“First we were enslaved. Then we were poisoned.”
That’s how many on Martinique see the history of their French Caribbean island that, to tourists, means sun, rum, and palm-fringed beaches. Slavery was abolished in 1848.
But today the islanders are victims again – of a toxic pesticide called chlordecone that’s poisoned the soil and water and been linked to unusually high rates of prostate cancer.
“They never told us it was dangerous,” Ambroise Bertin says. “So people were working, because they wanted the money. We didn’t have any instructions about what was, and wasn’t, good. That’s why a lot of people are poisoned.”
He’s talking about chlordecone, a chemical in the form of a white powder that plantation workers were told to put under banana trees, to protect them from insects.
Ambroise did that job for many years. Later, he got prostate cancer, a disease that is commoner on Martinique and its sister French island of Guadeloupe than anywhere else in the world. And scientists blame chlordecone, a persistent organic pollutant related to DDT. It was authorised for use in the French West Indies long after its harmful effects became widely known.
“They used to tell us: don’t eat or drink anything while you’re putting it down,” Ambroise, now 70, remembers. But that’s the only clue he and other workers in Martinique’s banana plantations in the 1970s, 80s and early 90s had about the possible danger. Few if any were told to wear gloves or masks. Now, many have suffered cancer and other illnesses.
Chlordecone is an endocrine disrupter, meaning it can affect hormonal systems.
Following a detailed study of one of the world’s expert on Chlordecone, Prof Luc Multigner and colleagues conducted on Guadeloupe in 2010, he estimates chlordecone is responsible for about 5-10% of prostate cancer cases in the French West Indies, amounting to between 50 to 100 new cases per year, out of a population of 800,000.
Chlordecone stays in the soil for decades, possibly for centuries. So more than 20 years after the chemical ceased to be used, much of the land on Martinique cannot be used for growing vegetables, even though bananas and other fruit on trees are safe.
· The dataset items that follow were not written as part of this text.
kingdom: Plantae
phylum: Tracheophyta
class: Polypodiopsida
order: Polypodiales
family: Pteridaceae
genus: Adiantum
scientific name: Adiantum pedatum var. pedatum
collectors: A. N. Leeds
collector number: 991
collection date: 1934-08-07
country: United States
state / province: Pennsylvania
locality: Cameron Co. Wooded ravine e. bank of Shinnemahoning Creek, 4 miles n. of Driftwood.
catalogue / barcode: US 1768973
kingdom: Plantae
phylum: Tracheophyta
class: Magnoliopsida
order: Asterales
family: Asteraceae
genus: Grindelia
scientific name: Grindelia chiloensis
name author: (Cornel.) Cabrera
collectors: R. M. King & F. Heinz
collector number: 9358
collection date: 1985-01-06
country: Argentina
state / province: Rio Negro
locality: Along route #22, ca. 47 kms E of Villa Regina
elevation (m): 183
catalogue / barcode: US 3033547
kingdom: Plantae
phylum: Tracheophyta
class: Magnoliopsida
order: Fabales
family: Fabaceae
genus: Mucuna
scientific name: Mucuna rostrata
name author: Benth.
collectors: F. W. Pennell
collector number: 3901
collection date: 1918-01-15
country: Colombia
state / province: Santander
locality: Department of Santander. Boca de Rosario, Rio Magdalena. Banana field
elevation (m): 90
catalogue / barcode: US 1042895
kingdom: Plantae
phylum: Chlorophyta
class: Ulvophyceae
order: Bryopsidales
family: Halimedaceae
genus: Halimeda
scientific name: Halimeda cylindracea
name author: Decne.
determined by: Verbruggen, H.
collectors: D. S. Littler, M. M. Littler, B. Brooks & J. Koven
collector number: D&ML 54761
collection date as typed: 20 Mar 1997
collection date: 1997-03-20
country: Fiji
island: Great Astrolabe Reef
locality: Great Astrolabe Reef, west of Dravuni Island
Rivers and coastal waters are also contaminated, which means many fishermen cannot work. And 92% of Martinicans have traces of chlordecone in their blood.
Ambroise, who worked with chlordecone for so many years, had an operation to remove his cancer in 2015. But he still suffers from thyroid disease and other problems that may be connected to chlordecone’s known effects on the hormonal system.